Google has introduced Google TV, the first non-mobile application of its Android operating system.
The platform lets people watch television shows alongside internet video, overlaying live video with the user interface on a standard domestic TV screen. It also provides a way of running applications and interacting with the internet using a standard browser, using wireless keyboards and mice as input devices
Google TV was unveiled at the
Google I/O developer conference in San Francisco on Thursday, with partners Intel, Adobe, Sony and Logitech all taking part in the announcement.
Televisions, Blu-ray players and set-top boxes with Google TV technology built in will go on sale in the US in autumn, Google said in a
blog post.
Asked about availability in Britain, a spokesperson for the company was more circumspect. "As usual, we expect to make Google TV available in due course in other countries, but our plans currently only extend to the US," the spokesperson told ZDNet UK.
Running Android 2.1 and the
Chrome browser, Google TV includes search across TV schedules and the web, programme planning and the ability to download apps from the Android Market store.
Google said that the Google TV software development kit (SDK) and web APIs for TV will be released "soon after launch" so that developers can create and distribute apps via the Android storefront.

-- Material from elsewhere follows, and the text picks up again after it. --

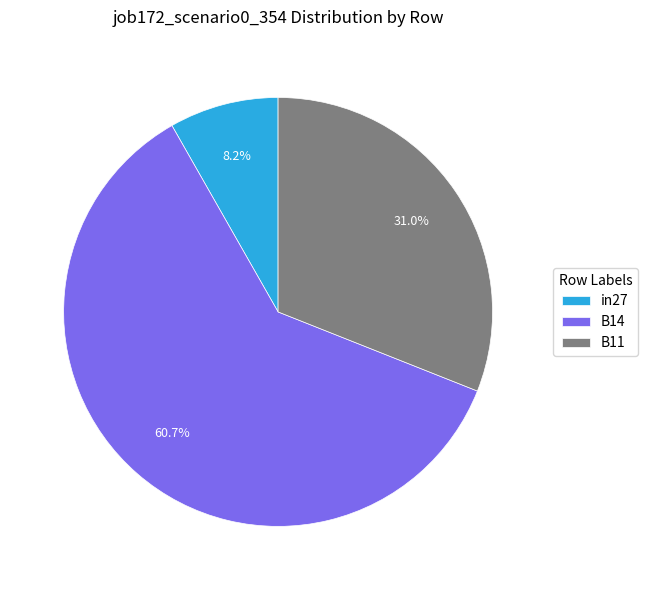

Is it true that in27 is 8% of the pie?

True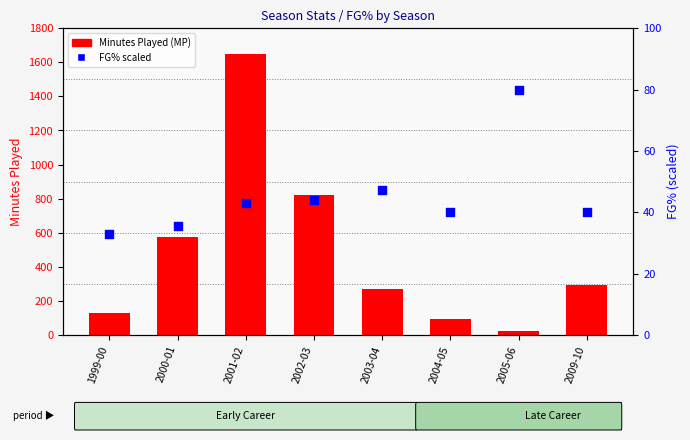

Which series has the widest spread of Y values?

Minutes Played (MP)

The source code for the platform will be made available to all in the summer of 2011, the company told ZDNet UK.
Google, Sony and Intel have
previously been linked to a potential TV project. Samsung has also said it is
looking at "a Google TV", but the hardware maker was not represented at the I/O conference.
Sony will produce the first complete Google TV, while Logitech is set to build a set-top box to plug into existing TVs. Logitech also plans to produce an HDTV camera for video chat on Google TV, as well as remote control software for smartphones.
The Sony and Logitech products are both based on
Intel's CE4100 Atom SoC processor. The chip combines an Atom core with 3D and HD video accelerators, encryption and security, and various forms of audio and video I/O. It has hardware support for H.264 video decoding, among
other codecs. However, it does not directly support VP8, the video component of
Google's own WebM media standard. Likewise, it has hardware for digital audio in MP3, AAC and WMA formats but not in Theora, WebM's audio codec.
Sony's TV will be available in the US towards the end of the year, where Logitech's box is "expected in autumn 2010", according to a Logitech spokesperson. "We will start to see developments in the UK from 2011," the spokesperson told ZDNet UK.